VoxNote is evaluating two production language systems: an automatic speech recognition (ASR) model for meeting transcripts and an NLP summarization model that generates meeting recaps. Product complaints increased after a recent model refresh: transcript quality is worse on noisy calls, while summaries are shorter but omit action items.

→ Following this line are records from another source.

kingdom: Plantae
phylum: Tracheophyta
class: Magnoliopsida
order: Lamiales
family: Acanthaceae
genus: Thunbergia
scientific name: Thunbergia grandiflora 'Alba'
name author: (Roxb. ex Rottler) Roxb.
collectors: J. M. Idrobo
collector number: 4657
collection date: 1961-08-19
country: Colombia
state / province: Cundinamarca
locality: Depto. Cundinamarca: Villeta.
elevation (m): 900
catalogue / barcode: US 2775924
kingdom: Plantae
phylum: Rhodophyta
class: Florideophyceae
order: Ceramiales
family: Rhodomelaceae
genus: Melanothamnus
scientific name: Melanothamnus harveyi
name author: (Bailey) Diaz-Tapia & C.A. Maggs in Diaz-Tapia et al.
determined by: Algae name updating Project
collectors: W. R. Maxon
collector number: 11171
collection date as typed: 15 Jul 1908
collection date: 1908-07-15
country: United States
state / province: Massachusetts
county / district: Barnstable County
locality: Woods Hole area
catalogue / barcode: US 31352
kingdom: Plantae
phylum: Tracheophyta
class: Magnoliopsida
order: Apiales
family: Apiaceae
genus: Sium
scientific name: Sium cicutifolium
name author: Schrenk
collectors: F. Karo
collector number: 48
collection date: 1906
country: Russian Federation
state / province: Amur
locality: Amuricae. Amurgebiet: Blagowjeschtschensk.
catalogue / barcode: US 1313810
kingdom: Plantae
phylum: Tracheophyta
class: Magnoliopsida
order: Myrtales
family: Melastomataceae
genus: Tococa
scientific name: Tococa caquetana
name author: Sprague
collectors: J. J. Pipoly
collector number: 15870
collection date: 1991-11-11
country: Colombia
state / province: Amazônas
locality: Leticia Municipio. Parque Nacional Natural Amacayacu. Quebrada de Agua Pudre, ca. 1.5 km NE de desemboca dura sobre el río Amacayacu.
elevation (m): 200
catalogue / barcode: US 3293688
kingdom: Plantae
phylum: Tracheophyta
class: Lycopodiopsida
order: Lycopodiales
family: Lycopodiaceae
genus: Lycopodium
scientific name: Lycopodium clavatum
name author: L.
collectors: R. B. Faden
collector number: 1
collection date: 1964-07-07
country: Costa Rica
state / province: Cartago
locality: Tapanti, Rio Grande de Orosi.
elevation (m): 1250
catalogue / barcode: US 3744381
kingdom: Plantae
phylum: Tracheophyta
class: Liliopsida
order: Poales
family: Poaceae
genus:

| Model | Metric | Baseline | Current | Change |
|---|---|---|---|---|
| ASR | Word Error Rate (WER) | 11.8% | 16.4% | +4.6 pts |
| ASR | Sentence Error Rate (SER) | 21.0% | 29.7% | +8.7 pts |
| ASR | Named Entity Error Rate | 9.5% | 18.2% | +8.7 pts |
| ASR | Real-time factor | 0.72 | 0.61 | Improved |
| Summarization | ROUGE-1 | 0.462 | 0.438 | -0.024 |
| Summarization | ROUGE-L | 0.401 | 0.356 | -0.045 |
| Summarization | BLEU | 0.214 | 0.191 | -0.023 |
| Summarization | Human factuality score (1-5) | 4.3 | 3.6 | -0.7 |
| Summarization | Action item recall | 0.81 | 0.63 | -0.18 |
Leadership wants to know which metrics should be used to evaluate each system, how to interpret the current results, and whether the refresh should be rolled back or improved in-place.